Limitations of this study include its retrospective nature, including the possibility that cases were not found due to coding errors, the small number of patients, and the low occurrence of relapses. From this cohort, it is not possible to draw conclusions regarding the optimal treatment duration. Moreover, a larger cohort would provide a better estimate of the safety and efficacy of flucloxacillin treatment in vertebral osteomyelitis.

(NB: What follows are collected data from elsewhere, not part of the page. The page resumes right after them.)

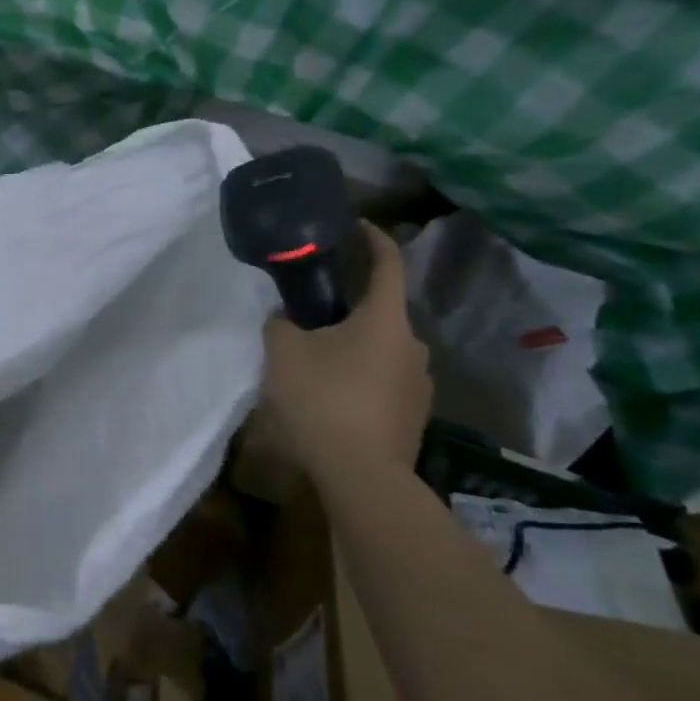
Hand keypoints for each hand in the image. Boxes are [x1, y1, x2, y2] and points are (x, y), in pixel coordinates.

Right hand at [253, 221, 431, 482]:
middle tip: (309, 308)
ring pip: (380, 347)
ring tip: (314, 356)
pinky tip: (330, 393)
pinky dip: (358, 374)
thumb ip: (281, 323)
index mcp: (384, 319)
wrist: (361, 475)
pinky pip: (382, 378)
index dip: (372, 238)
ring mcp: (418, 383)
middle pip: (379, 311)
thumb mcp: (283, 350)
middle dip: (347, 305)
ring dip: (351, 343)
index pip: (387, 263)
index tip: (354, 225)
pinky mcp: (413, 414)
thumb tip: (288, 318)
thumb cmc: (322, 398)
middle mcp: (412, 345)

In conclusion, prolonged flucloxacillin administration as an oral follow-up for MSSA vertebral osteomyelitis resulted in an 83% (20 of 24) clinical cure rate in this small retrospective cohort. The optimal treatment duration is unknown, but 12 (–16) weeks may be sufficient even in the presence of abscesses, provided that adequate drug absorption is ensured. A prospective study on treatment duration utilising TDM to optimize conditions for target attainment might shed further light on the optimal usage of flucloxacillin in the setting of MSSA bacteraemia complicated by vertebral osteomyelitis.